E esta estrutura talvez seja o maior “problema” de “Southpaw” (“Nocaute”) dirigido por Antoine Fuqua (“O Protetor” – 2014). Depois de cerca de 20 minutos acontece o “nocaute” na vida do boxeador. Após, no entanto, o telespectador já começa a imaginar e quase prever a sequência de cenas e o que acontecerá no destino do personagem de Jake Gyllenhaal. E isso dura até a última cena, infelizmente. Não há mais nenhum “golpe surpresa”. O que gera um conforto como o sentimento de segurança como quando se assiste um filme pela segunda vez.
Porém, quando o roteiro é simplório e previsível, o que salva – isso vale para todos os temas – é o como ele é feito. E é aí que surgem vários e vários destaques positivos. Fuqua construiu uma trama contagiante que prende o público e que flutua entre momentos intensos e leves de drama. O diretor constrói boas cenas intensas como no quase suicídio de Billy ou no momento em que ele se encontra ensanguentado após uma derrota, chorando pelado, sentado no chão quase em posição fetal chamando por ajuda. O herói, forte, pai de família, mostra-se fragilizado e abatido. O que é interessante, pois cria-se uma comparação automática com a mesma cena (praticamente) do início do longa, só que ainda com Hope no auge. O humor pontual dá rápidos momentos de alívio e não prejudica.
Os bons sons das pancadas nos rostos dão um tom ainda mais realista, obviamente, combinado as coreografias entre punho e cabeça dos lutadores. A ótima maquiagem traz o sangue, machucados e inchaços dando mais veemência à obra. Os mais sensíveis podem até ficar enojados…
Mas o melhor é o coletivo de interpretações. Todos estão muito bem. Se, como dito, a história não é original, os personagens compensam com muita “humanidade” ao fugir de estereótipos. O primeiro “tapa” vem com “Maureen Hope” (Rachel McAdams – “Meninas Malvadas” de 2004). Ela surge linda e loira, com salto alto, vestido apertado e bajulando o lutador. O preconceito pode gerar em um primeiro momento que Maureen é fútil e interesseira, mas na verdade, ela se mostra muito amorosa ao se preocupar com o marido (incentivando até que este pare de subir no ringue por questões de saúde) e com a filha.

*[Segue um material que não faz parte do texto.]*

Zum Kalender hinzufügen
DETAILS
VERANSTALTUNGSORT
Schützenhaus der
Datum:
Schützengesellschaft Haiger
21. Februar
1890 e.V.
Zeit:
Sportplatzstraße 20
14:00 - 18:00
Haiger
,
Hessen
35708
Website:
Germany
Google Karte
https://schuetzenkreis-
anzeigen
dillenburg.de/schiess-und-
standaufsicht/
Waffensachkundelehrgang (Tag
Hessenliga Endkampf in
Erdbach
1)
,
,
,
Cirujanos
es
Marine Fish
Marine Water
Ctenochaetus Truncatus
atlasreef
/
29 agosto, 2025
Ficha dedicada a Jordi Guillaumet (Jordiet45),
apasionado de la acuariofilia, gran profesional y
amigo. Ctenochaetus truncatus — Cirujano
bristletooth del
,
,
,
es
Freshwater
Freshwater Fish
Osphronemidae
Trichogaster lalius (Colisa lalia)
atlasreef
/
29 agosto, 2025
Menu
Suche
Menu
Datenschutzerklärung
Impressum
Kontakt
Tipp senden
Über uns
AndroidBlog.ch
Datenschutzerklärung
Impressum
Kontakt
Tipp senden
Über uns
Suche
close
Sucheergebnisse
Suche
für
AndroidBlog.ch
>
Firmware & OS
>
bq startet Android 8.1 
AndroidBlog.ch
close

O destaque, é claro, vai para Gyllenhaal. Uma década antes, ele chamava atenção como um brilhante jovem estudante de matemática em “The Day After Tomorrow” (“O Dia Depois de Amanhã” – 2004) e como um cowboy homossexual em “Brokeback Mountain” (“O Segredo de Brokeback Mountain” – 2005). Aqui ele se transforma em um “casca grossa”. Billy Hope poderia ser um atleta pedante afogado em arrogância, porém, pelo contrário, é apaixonado desde a infância pela esposa, é atencioso e carinhoso com a filha e grato pelos amigos. Características tão normais que geram um efeito, surpreendente, de quebra de expectativa e assim ocorre empatia com quem assiste. O público acaba por torcer literalmente por ele. Mérito de Antoine Fuqua e Jake Gyllenhaal.

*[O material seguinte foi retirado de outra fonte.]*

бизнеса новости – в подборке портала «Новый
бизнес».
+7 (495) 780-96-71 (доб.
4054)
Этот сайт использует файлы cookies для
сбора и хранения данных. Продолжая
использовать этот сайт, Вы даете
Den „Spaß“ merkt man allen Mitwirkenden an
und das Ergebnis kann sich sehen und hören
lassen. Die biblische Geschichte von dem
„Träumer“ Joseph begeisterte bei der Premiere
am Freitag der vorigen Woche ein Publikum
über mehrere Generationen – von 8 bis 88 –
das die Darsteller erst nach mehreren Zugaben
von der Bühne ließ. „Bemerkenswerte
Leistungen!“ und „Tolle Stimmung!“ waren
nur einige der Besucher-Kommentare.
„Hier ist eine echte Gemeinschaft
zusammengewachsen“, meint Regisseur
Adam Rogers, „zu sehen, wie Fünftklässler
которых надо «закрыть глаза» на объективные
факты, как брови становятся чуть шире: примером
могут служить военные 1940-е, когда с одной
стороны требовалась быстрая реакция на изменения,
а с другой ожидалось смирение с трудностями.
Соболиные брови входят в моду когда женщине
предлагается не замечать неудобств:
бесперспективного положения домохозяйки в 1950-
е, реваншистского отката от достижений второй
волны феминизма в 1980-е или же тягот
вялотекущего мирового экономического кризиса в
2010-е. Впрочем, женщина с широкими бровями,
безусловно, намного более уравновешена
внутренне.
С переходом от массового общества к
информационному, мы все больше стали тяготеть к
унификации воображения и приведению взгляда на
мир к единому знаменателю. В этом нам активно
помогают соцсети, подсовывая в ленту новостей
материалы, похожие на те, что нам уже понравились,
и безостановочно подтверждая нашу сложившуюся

Forest Whitaker faz “Titus ‘Tick’ Wills” (“O Último Rei da Escócia” de 2006) dono de uma academia de boxe na periferia da cidade. Ele produz um trabalho social com crianças pobres treinando-as para que não caiam no mundo do crime. Ele é o principal responsável pela re-ascensão de Billy. E ao lado de Jake constroem uma bela química e certos momentos cômicos entre discussões, risos e goles de uísque.

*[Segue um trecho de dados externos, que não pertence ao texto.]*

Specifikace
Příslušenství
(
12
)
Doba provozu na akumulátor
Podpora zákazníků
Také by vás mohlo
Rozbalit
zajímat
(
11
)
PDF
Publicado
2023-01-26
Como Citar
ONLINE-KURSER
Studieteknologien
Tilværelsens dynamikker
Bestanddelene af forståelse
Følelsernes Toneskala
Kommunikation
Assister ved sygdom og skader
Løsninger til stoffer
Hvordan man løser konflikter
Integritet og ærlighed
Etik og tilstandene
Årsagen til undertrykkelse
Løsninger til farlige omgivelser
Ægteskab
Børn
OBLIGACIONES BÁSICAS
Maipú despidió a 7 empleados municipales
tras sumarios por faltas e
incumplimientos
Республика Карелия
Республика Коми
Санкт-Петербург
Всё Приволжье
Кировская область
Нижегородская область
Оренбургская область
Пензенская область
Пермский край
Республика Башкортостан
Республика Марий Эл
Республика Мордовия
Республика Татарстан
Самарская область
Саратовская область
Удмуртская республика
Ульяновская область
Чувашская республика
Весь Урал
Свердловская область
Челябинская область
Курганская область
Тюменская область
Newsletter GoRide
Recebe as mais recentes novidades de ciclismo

“…Ninguém vai bater tão duro como a vida. Mas não se trata de bater duro. Se trata de quanto você consegue apanhar e seguir em frente. O quanto você é capaz de agüentar e continuar tentando.” BALBOA, Rocky (Sylvester Stallone em “Rocky Balboa” – 2006). Ah a vida… Este “adversário” foi completamente impiedoso com o “Billy Hope”.